Правая спица поиграла со шнуром марлотты и, опустившись вниз, остановилась у рукояти Дзюттэ.
— А это, надо полагать, личный советник царственного ятагана Шешеза фарр-ла-Кабир, Дзюттэ… э-э-э…
— Надо полагать, — довольно-таки невежливо прервал ее Дзю. — Дзюттэ Обломок, с вашего позволения! Только я не советник. Я — шут. Не верите? Ну хотите, пошучу? Могу даже вполне прилично…
— Жаль, — протянула левая спица.
— Что — жаль? — немедленно заинтересовался Обломок. — Что могу шутить вполне прилично? Тогда, опять же с вашего позволения, могу и вполне неприлично…
— Нет, не это, — хором ответили Эмейские спицы. — Жаль, что вы не советник. А то бы вы посоветовали Мэйланьскому Единорогу не расточать нам излишних комплиментов. Это мы слышим ежедневно, и для этого не надо уезжать из Мэйланя в Кабир, чтобы спустя сотню лет вернуться обратно.
— Зато я расточаю комплименты довольно редко, — вмешался я. — А в последнее время, знаете ли, вообще обходился без этого. Такое уж оно получилось, мое последнее время.
— Вот-вот, — усмехнулась правая спица. — Теперь вы больше подходите для той роли, которую вам приписывают во всем эмирате.
— Роль? Какая роль?!
— Роль героя. Сурового Блистающего древности, чудом попавшего в наше тихое и спокойное время.

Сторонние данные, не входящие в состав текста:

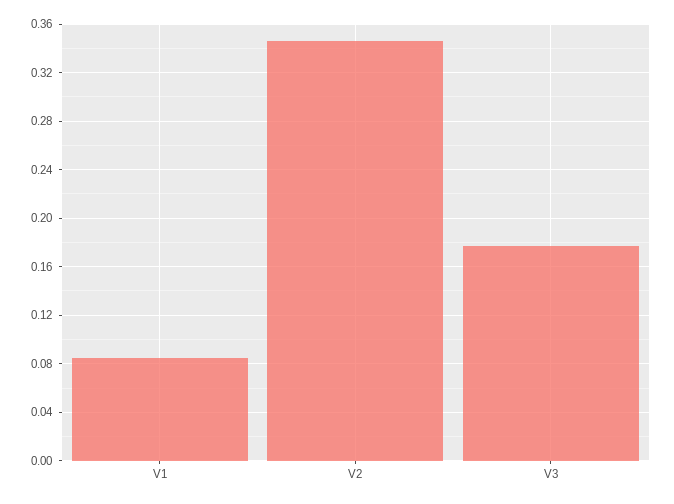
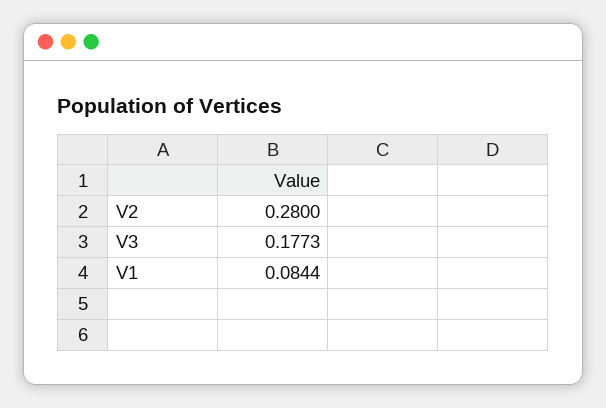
V2: 0.345 -> 0.28

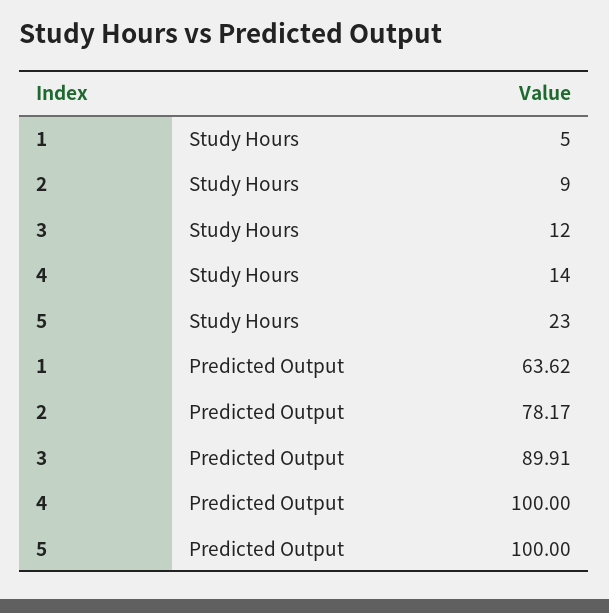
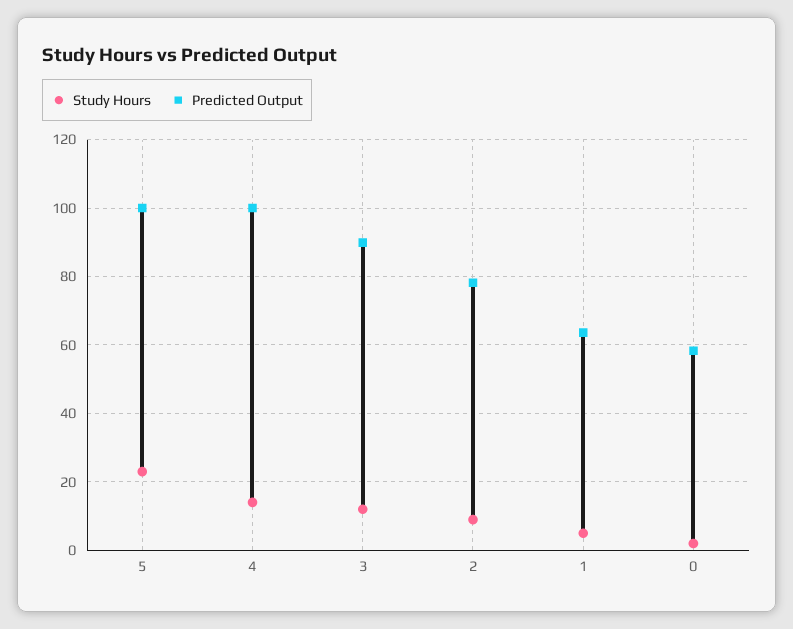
Study Hours, 0: none -> 2
Predicted Output, 0: none -> 58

Я еле сдержался. В наше тихое и спокойное время… вот Детский Учитель посмеялся бы, если бы услышал. Впрочем, он и при жизни был сдержанным, а смеющимся я его не видел вообще никогда.
— Вы сказали — в наше тихое и спокойное время, — я опустился в ножны и говорил теперь тихо и невыразительно. — Я до того сказал: «В последнее время». Я не гожусь в герои древности, я не уверен, были ли в древности герои; я даже не уверен, были ли в древности Блистающие, осознающие, что они — Блистающие; я говорю банальные комплименты, но все это оттого, что я боюсь.